Overbeck: Amazonas-Synode bedeutet Zäsur für die ganze Kirche
Die für Oktober geplante Amazonas-Synode in Rom wird nach Worten von Adveniat-Bischof Franz-Josef Overbeck zu einer "Zäsur" in der katholischen Kirche führen. "Nichts wird mehr sein wie zuvor", sagte der für das katholische Lateinamerika-Hilfswerk Adveniat zuständige Ruhrbischof am Donnerstag vor Journalisten in Essen. So stehe die hierarchische Struktur der Kirche genauso auf dem Prüfstand wie ihre Sexualmoral und das Priesterbild. Auch die Rolle der Frau in der Kirche müsse überdacht werden.
Weitere Probleme sind laut Overbeck der Rückgang an Gläubigen - nicht allein in Europa, sondern besonders auch in Lateinamerika. Zudem müsse die Kirche auf die "immense Ausbeutung" der Natur und die Missachtung der Menschenrechte reagieren. "Über all das wird auf der Amazonas-Synode zu sprechen sein", sagte der Bischof bei der Vorstellung der Jahresbilanz von Adveniat.
Papst Franziskus hat zu der Amazonas-Synode vom 6. bis 27. Oktober im Vatikan eingeladen. Bei der Bischofsversammlung soll es neben der Ökologie um Theologie und Seelsorge, um die Belange der Indigenen sowie um Menschenrechte gehen. Franziskus habe mit seiner südamerikanischen Perspektive dafür gesorgt, dass ein Bewusstsein für diese Herausforderungen entstanden sei, so Overbeck.

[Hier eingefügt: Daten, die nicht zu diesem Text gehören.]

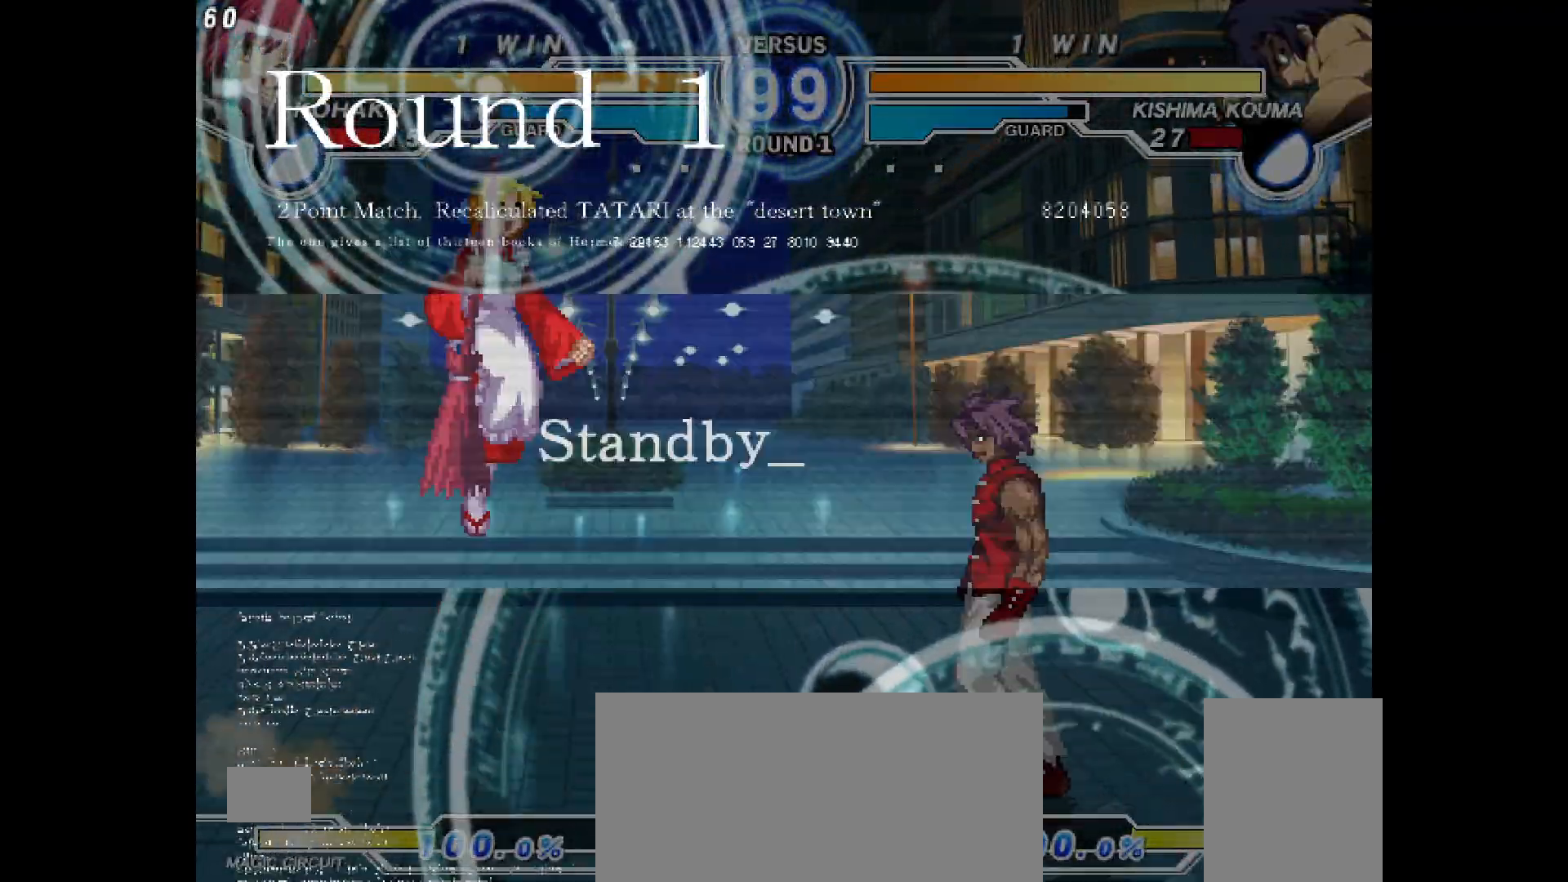
{"dt_ms": 500, "buttons": ["DPAD_LEFT"], "events": []}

"Eurozentrische Struktur" der Kirche wird sich ändern
Die "eurozentrische Struktur" der katholischen Kirche werde sich ändern, erläuterte der Bischof. Das zeige sich schon daran, dass in Lateinamerika die Ortskirchen und ihr Klerus immer selbstständiger würden. Dort habe es bisher viele Priester aus Europa gegeben, die jetzt nicht mehr zur Verfügung stünden. Zugleich stelle sich auch in Lateinamerika ein Priestermangel ein. Er kenne Diözesen, in denen einem Bischof noch gerade zehn Priester für ein riesiges Seelsorgegebiet zur Verfügung stünden. Schon jetzt seien die Kirchen vor Ort vor allem durch Ordensfrauen geprägt. "Das Gesicht der Kirche vor Ort ist ein Gesicht von Frauen", so der Adveniat-Bischof.

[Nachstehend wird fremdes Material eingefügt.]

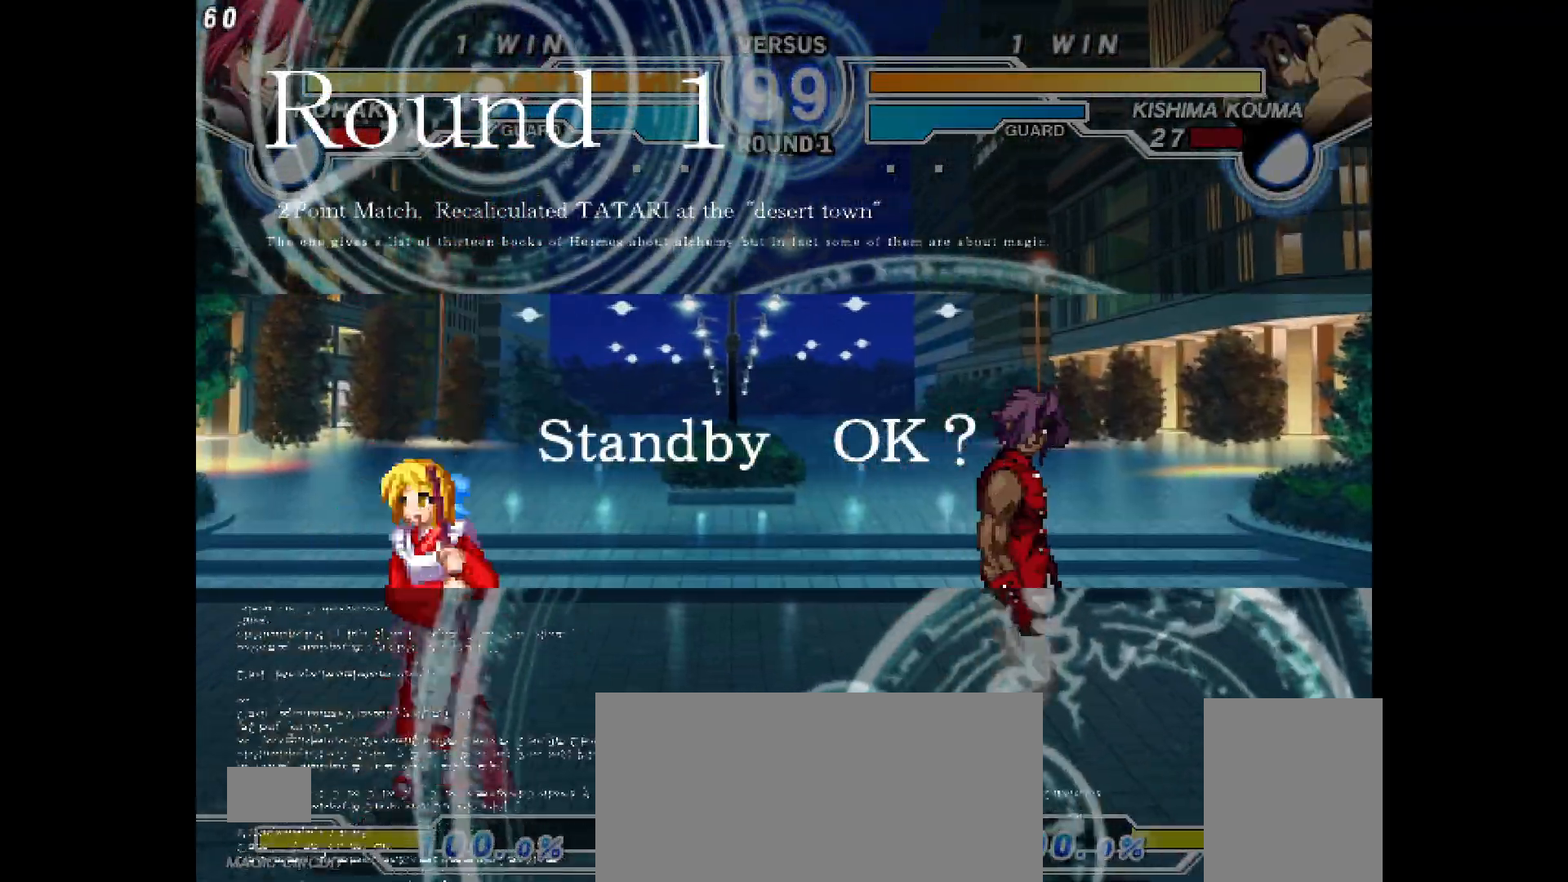
{"dt_ms": 500, "buttons": ["DPAD_LEFT"], "events": [[67, "DPAD_LEFT", "up"], [67, "DPAD_RIGHT", "down"], [250, "DPAD_RIGHT", "up"], [267, "DPAD_LEFT", "down"]]}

Overbeck verwies auf Zahlen, wonach sogar in Brasilien, dem größten Land Südamerikas, der Katholikenanteil von einst 90 auf jetzt noch knapp 70 Prozent zurückgegangen sei. In anderen Ländern liege sie noch bei knapp 50 Prozent. Die Entwicklung halte an. Ähnliches habe sich in Europa vollzogen, wo in vielen Ländern nur noch etwa die Hälfte der Menschen überhaupt einer christlichen Kirche angehörten. Auf all das müsse die Kirche reagieren und Antworten finden, betonte der Bischof. Die Kirche werde das "Schritt für Schritt" über mehrere synodale Prozesse tun.
Auch wenn es nicht auf der offiziellen Agenda steht, rechnen Beobachter damit, dass der Pflichtzölibat bei der Amazonas-Synode zur Diskussion gestellt werden wird. Kürzlich sagte etwa der Passauer Bischof Stefan Oster, er vermute, dass auch sogenannte "viri probati" Thema sein werden. Dabei handelt es sich um verheiratete "bewährte Männer", die schon lange eine Gemeinde leiten und dann auch zu Priestern geweiht werden könnten. (tmg/KNA)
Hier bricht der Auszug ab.